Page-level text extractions
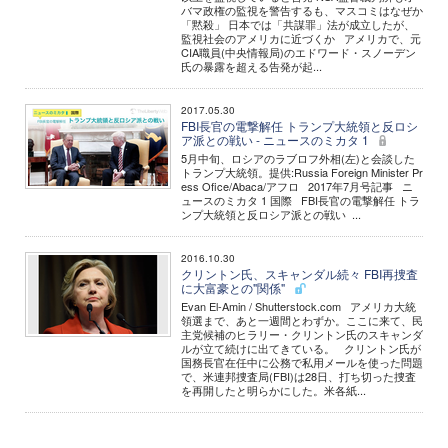
バマ政権の監視を警告するも、マスコミはなぜか
「黙殺」 日本では「共謀罪」法が成立したが、
監視社会のアメリカに近づくか アメリカで、元
CIA職員(中央情報局)のエドワード・スノーデン
氏の暴露を超える告発が起...
2017.05.30
FBI長官の電撃解任 トランプ大統領と反ロシ
ア派との戦い - ニュースのミカタ 1
5月中旬、ロシアのラブロフ外相(左)と会談した
トランプ大統領。提供:Russia Foreign Minister Pr
ess Ofice/Abaca/アフロ 2017年7月号記事 ニ
ュースのミカタ 1 国際 FBI長官の電撃解任 トラ
ンプ大統領と反ロシア派との戦い ...
2016.10.30
クリントン氏、スキャンダル続々 FBI再捜査
に大富豪との"関係"
Evan El-Amin / Shutterstock.com アメリカ大統
領選まで、あと一週間とわずか。ここに来て、民
主党候補のヒラリー・クリントン氏のスキャンダ
ルが立て続けに出てきている。 クリントン氏が
国務長官在任中に公務で私用メールを使った問題
で、米連邦捜査局(FBI)は28日、打ち切った捜査
を再開したと明らかにした。米各紙...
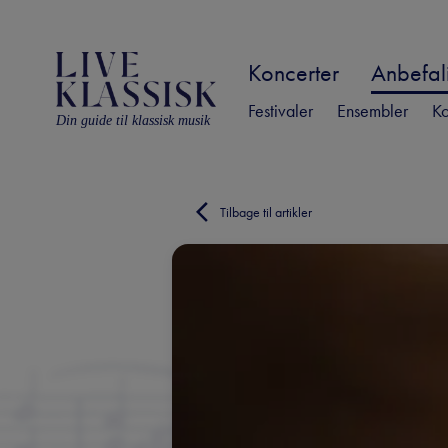
Koncerter
Anbefali
Festivaler
Ensembler
Ko
Din guide til klassisk musik
Tilbage til artikler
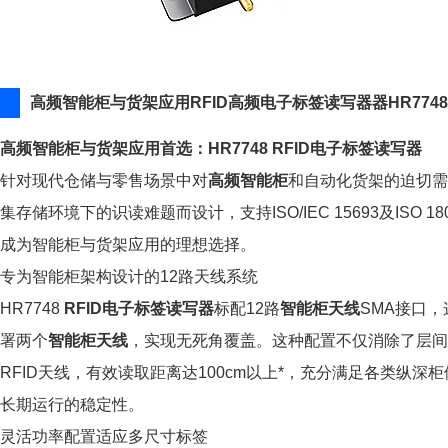
高频智能柜与货架应用RFID高频电子标签读写器器HR774
高频智能柜与货架应用首选：HR7748 RFID电子标签读写器
针对现代仓储与零售场景中对
高频智能柜
和自动化货架的迫切需
集存储环境下的识读难题而设计，支持ISO/IEC 15693及ISO
成为智能柜与货架应用的理想选择。
专为智能柜架构设计的12路天线系统
HR7748
RFID电子标签读写器
标配12路
智能柜天线
SMA接口
署两个
智能柜天线
，实现无死角覆盖。这种配置不仅消除了层间
RFID天线，有效读取距离达100cm以上*，充分满足各类纵
长期运行的稳定性。
灵活功率配置适应多尺寸标签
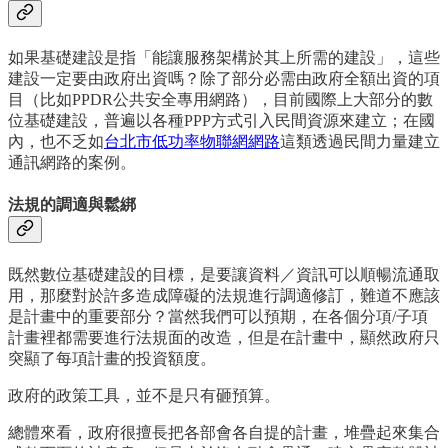
如果基礎建設是指「能讓服務架構於其上所需的建設」，這些
建設一定要由政府出資嗎？除了部分必需由政府全額出資的項
目（比如PPDR公共安全專用網路），目前國際上大部分的數
位基礎建設，普遍以各種PPP方式引入民間資源來建立；在國
內，也不乏如
台北市低功率物聯網網路
這類透過民間力量建立
通訊網路的案例。
法規的調適與鬆綁
既然數位基礎建設的目標，是要讓資料／資訊可以順暢流通取
用，那麼對於許多造成障礙的法規進行調適修訂，難道不應該
是計畫中的重要部分？當然我們可以預期，在各個分項/子項
計畫裡都需要進行法規面的改造，但是在計畫中，顯然政府只
突顯了每項計畫的投資額度。
政府的政策工具，並不是只有砸預算。
總體來看，政府很擅長把各部會各自提的計畫，堆疊起來集合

Work task: From the line containing "FBI長官の電撃解任 トランプ大統領と反ロシ" through the final line of the records, write out each line exactly, and include no pictures.

Task answer:
FBI長官の電撃解任 トランプ大統領と反ロシ
ア派との戦い - ニュースのミカタ 1
5月中旬、ロシアのラブロフ外相(左)と会談した
トランプ大統領。提供:Russia Foreign Minister Pr
ess Ofice/Abaca/アフロ 2017年7月号記事 ニ
ュースのミカタ 1 国際 FBI長官の電撃解任 トラ
ンプ大統領と反ロシア派との戦い ...
2016.10.30
クリントン氏、スキャンダル続々 FBI再捜査
に大富豪との"関係"
Evan El-Amin / Shutterstock.com アメリカ大統
領選まで、あと一週間とわずか。ここに来て、民
主党候補のヒラリー・クリントン氏のスキャンダ
ルが立て続けに出てきている。 クリントン氏が
国務長官在任中に公務で私用メールを使った問題
で、米連邦捜査局(FBI)は28日、打ち切った捜査
を再開したと明らかにした。米各紙...
Koncerter
Anbefali
Festivaler
Ensembler
Ko
Din guide til klassisk musik
Tilbage til artikler
高频智能柜与货架应用RFID高频电子标签读写器器HR774
高频智能柜与货架应用首选：HR7748 RFID电子标签读写器
针对现代仓储与零售场景中对
高频智能柜
和自动化货架的迫切需
集存储环境下的识读难题而设计，支持ISO/IEC 15693及ISO
成为智能柜与货架应用的理想选择。
专为智能柜架构设计的12路天线系统
HR7748
RFID电子标签读写器
标配12路
智能柜天线
SMA接口
署两个
智能柜天线
，实现无死角覆盖。这种配置不仅消除了层间
RFID天线，有效读取距离达100cm以上*，充分满足各类纵
长期运行的稳定性。
灵活功率配置适应多尺寸标签
如果基礎建設是指「能讓服務架構於其上所需的建設」，這些
建設一定要由政府出資嗎？除了部分必需由政府全額出資的項
目（比如PPDR公共安全專用網路），目前國際上大部分的數
位基礎建設，普遍以各種PPP方式引入民間資源來建立；在國
內，也不乏如
台北市低功率物聯網網路
這類透過民間力量建立
通訊網路的案例。
法規的調適與鬆綁
既然數位基礎建設的目標，是要讓資料／資訊可以順暢流通取
用，那麼對於許多造成障礙的法規進行調適修訂，難道不應該
是計畫中的重要部分？當然我們可以預期，在各個分項/子項
計畫裡都需要進行法規面的改造，但是在計畫中，顯然政府只
突顯了每項計畫的投資額度。
政府的政策工具，並不是只有砸預算。
總體來看，政府很擅長把各部會各自提的計畫，堆疊起來集合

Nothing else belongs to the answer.